That driving piano you hear is the work of Alfredo Rodriguez. The classically-trained pianist and composer left Cuba for the U.S. seven years ago. He's been mentored abuse by music legend Quincy Jones.

(SOUNDBITE OF SONG, "KALEIDOSCOPE")

GANAVYA: (Singing in foreign language).

SHAPIRO: Rodriguez has just released his third album. It's called "Tocororo," named after Cuba's national bird. Music critic Michelle Mercer says the album's songs go well beyond his home country.

(SOUNDBITE OF ALFREDO RODRIGUEZ SONG, "TOCORORO")

MICHELLE MERCER, BYLINE: Leaving Cuba opened up the world to Alfredo Rodriguez, and globalism is most of what you hear on "Tocororo." There's flamenco and tango and Bach. There's also an international cast of musicians.

(SOUNDBITE OF SONG, "TOCORORO")

GANAVYA: (Vocalizing).

MERCER: Most enchantingly, the Indian singer Ganavya person who soars over Rodriguez's piano trio here on the title track.

(SOUNDBITE OF SONG, "TOCORORO")

GANAVYA: (Vocalizing).

MERCER: What distinguishes Rodriguez's globalism is his ability to both compose and perform into a kind of ecstasy.

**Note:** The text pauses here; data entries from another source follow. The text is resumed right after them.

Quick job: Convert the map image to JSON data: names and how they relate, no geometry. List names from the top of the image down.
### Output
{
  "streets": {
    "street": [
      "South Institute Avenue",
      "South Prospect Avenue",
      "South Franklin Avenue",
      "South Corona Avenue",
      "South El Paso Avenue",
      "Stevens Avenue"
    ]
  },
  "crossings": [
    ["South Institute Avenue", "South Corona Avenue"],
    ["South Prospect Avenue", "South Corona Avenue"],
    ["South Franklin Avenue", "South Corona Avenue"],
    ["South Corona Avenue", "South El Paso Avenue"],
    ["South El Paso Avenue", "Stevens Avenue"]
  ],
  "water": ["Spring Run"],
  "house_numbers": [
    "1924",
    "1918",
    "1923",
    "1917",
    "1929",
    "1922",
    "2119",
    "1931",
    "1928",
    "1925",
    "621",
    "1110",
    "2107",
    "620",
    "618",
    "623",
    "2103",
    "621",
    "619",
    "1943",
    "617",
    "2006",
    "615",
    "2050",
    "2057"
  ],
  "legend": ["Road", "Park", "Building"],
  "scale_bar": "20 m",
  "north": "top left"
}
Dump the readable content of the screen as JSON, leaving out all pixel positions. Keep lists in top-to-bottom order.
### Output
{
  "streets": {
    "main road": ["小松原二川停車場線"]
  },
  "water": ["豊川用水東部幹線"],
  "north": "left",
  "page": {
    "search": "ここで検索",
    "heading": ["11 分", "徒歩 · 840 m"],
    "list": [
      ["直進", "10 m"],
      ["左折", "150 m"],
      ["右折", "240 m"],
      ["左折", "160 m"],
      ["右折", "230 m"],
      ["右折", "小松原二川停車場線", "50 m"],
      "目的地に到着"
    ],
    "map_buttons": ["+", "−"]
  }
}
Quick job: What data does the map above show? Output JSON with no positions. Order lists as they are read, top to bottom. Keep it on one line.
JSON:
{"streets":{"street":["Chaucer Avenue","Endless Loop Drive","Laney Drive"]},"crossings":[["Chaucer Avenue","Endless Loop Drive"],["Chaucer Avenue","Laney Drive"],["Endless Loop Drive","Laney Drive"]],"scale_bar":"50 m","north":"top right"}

Like most Cuban musicians, he can handle polyrhythms, and he uses them like a kaleidoscope, combining and shifting meters to bring new reflections and moods to his music.

(SOUNDBITE OF ALFREDO RODRIGUEZ SONG, "TOCORORO")

MERCER: When Rodriguez does look back to Cuba on this album, it's with songs that are not so familiar abroad. The '90s hit "Sabanas Blancas" is a love song to Havana and the emblematic white sheets that hang on its balconies.

(SOUNDBITE OF SONG, "SABANAS BLANCAS")

IBEYI: (Singing) Habana, mi gran habana, costumbre de darle una vuelta a la ceiba de noche.

MERCER: In Rodriguez's inventive arrangement, his thumping piano groove repeats under the duo Ibeyi's Afro-Cuban vocals.

IBEYI: (Singing) Habana, si mis ojos te abandonaran, si la vida me desterrara a un rincon de la tierra...

MERCER: The music develops parallel to the song's lyrics, gaining force and dimension, verse and verse. Rodriguez isn't nostalgically dreaming about home here, but he wants to create a musical ritual powerful enough to conjure Havana right there in the recording studio.

Alfredo Rodriguez's "Tocororo" is equal parts sophistication and sincerity. It's a prodigiously talented Cuban embracing the wider world of music. Best of all, the album resonates with the possibility of all the other new music we'll discover as Cuba itself open up to the world.

(SOUNDBITE OF SONG, "AY, MAMA INES")

RICHARD BONA: (Singing) Ay, Mama Ines...

SHAPIRO: Michelle Mercer reviewed Alfredo Rodriguez's recording "Tocororo."